Calculus question

[calculus19]

Hey all,

I was wondering if anyone here can help me out with a small problem I'm having regarding this question!

from this equation 8e^-t/3(-1/3t + 1) I'm supposed to find when the acceleration of the body first reaches zero. Can anyone help me out with this? I believe I have to solve for t? However I'm not sure what steps to take!

Any help will be much appreciated!

Thanks

 

[Quaid]

help me out with a small problem I'm having

from this equation 8e^-t/3(-1/3t + 1) I'm supposed to find when the acceleration of the body first reaches zero.

Is this question part of an assignment? Can you explain what the small problem is? (By the way, what is the question statement, including instructions?)

The expression 8e^(-t/3)(-1/3*t + 1) is not an equation, but, if you've been told that acceleration of the body at time t is defined by that expression, then, yes, you set it equal to zero and solve for t.

If you've not been told what acceleration is, from where did that expression come?

I've made assumptions, about the order of operations, shown in red.

8e^(-t/3)(-1/3*t + 1) = 0

If this is the correct equation, for the endeavor, then note that this equation shows that some product of two numbers is zero.

The first number is 8*e^(-t/3) and the second number is (-1/3*t + 1).

If you're familiar with the exponential function e^x, then you know that 8*e^(-t/3) is always a positive number (i.e., never zero).
* * * * *
Answer these about the calculus thread:
1. What does the first post say must be found from the expression?
2. In the reply, which two numbers form the product that equals zero?
3. According to the reply, what is always true of 8*e^(-t/3)?

**Data segment:**
* * * * *
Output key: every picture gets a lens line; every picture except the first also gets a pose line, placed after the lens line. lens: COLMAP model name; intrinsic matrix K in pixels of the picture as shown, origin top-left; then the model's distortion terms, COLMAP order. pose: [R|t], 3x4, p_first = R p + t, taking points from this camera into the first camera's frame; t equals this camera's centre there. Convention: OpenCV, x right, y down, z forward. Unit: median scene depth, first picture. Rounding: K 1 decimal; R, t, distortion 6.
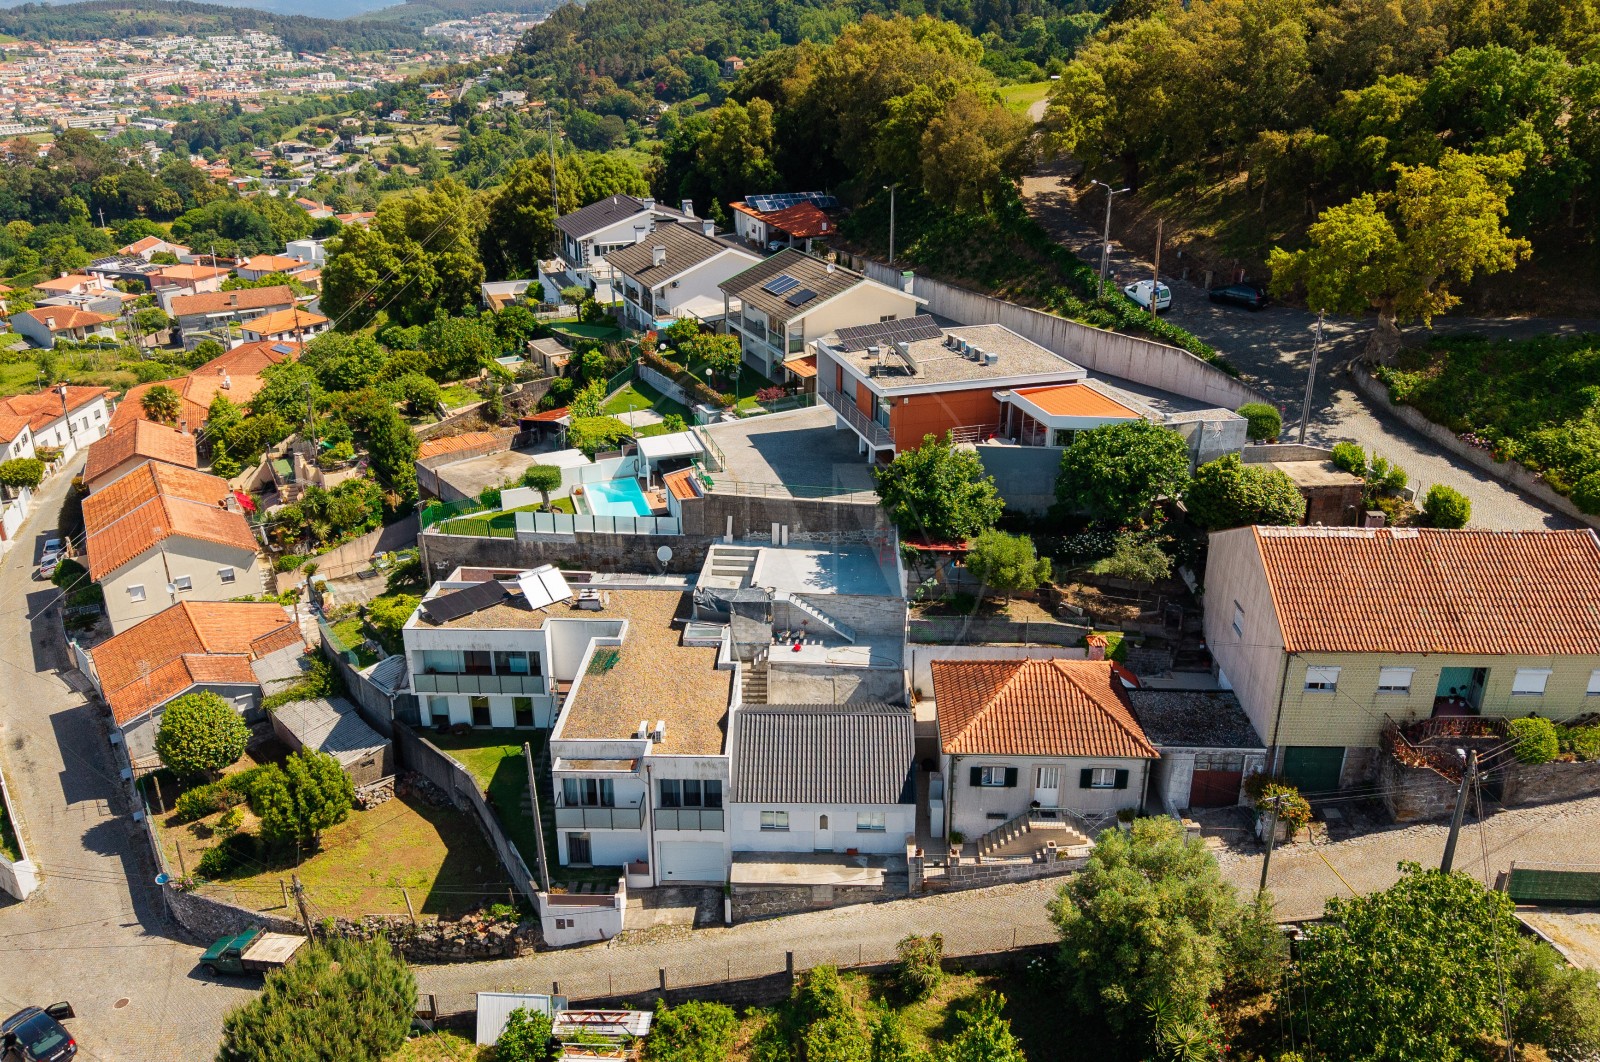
lens RADIAL K [[1258.0, 0, 800.0], [0, 1258.0, 531.0], [0, 0, 1]] dist [0.035192, -0.043432]
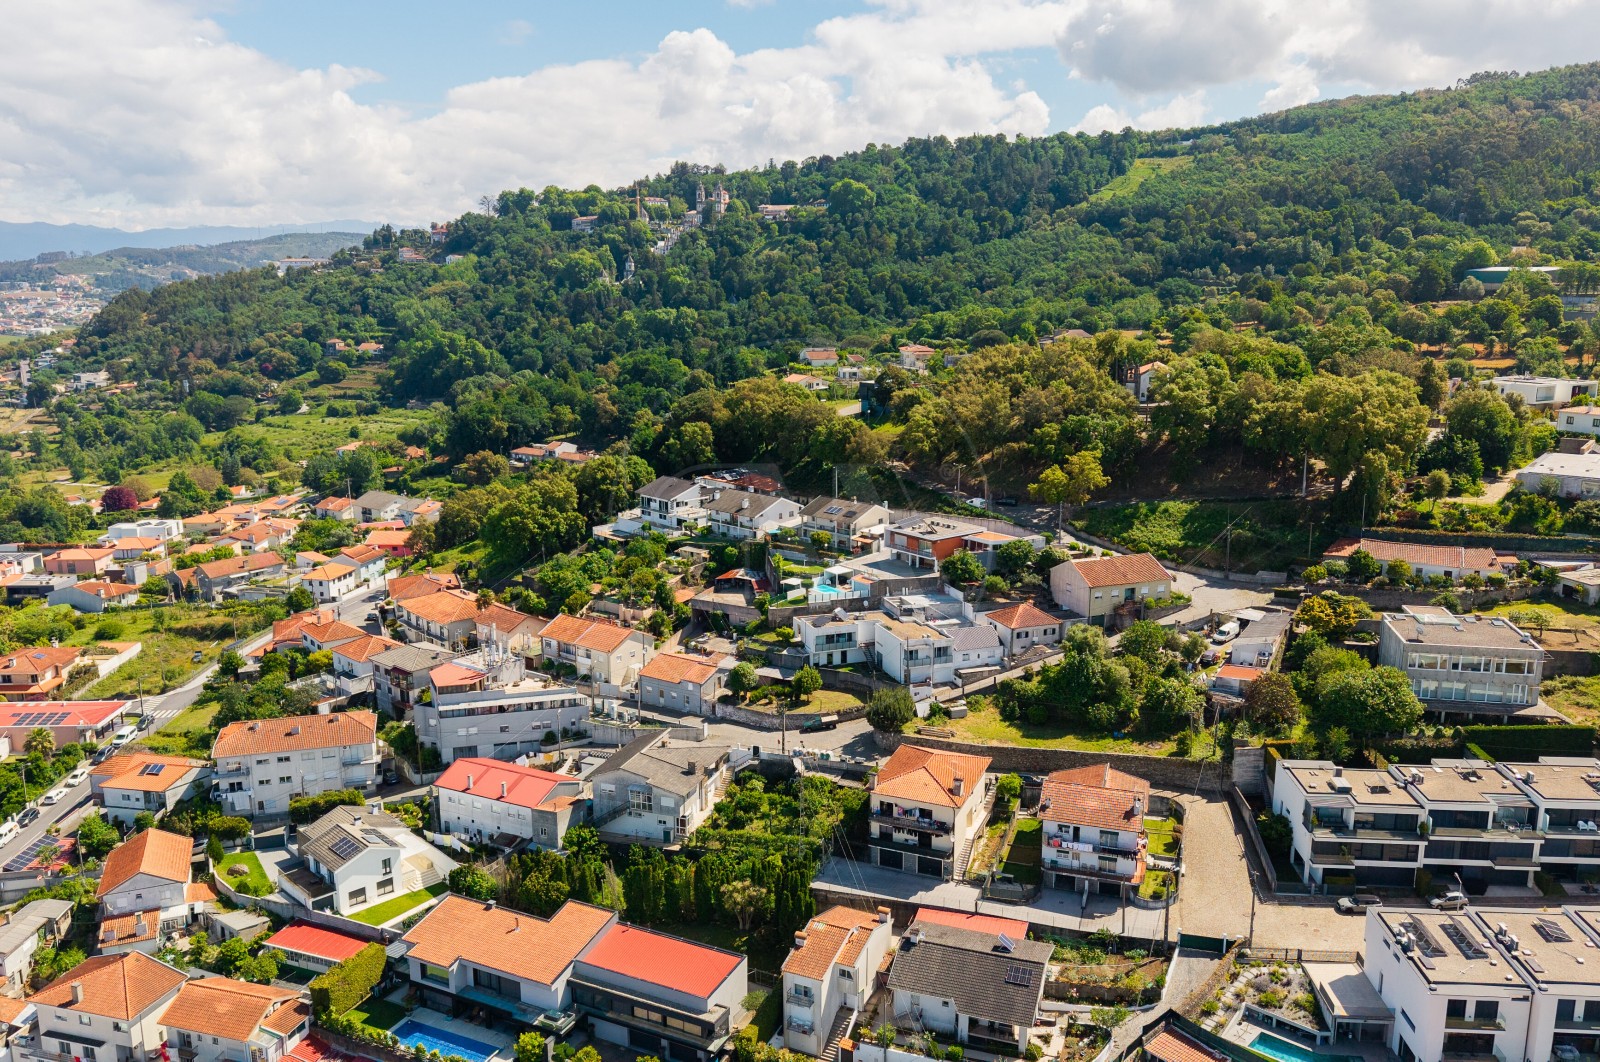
* * * * *
**Answer area:**
1. When the acceleration of the body first reaches zero.
2. 8*e^(-t/3) and (-1/3*t + 1).
3. It is always a positive number, so it is never zero.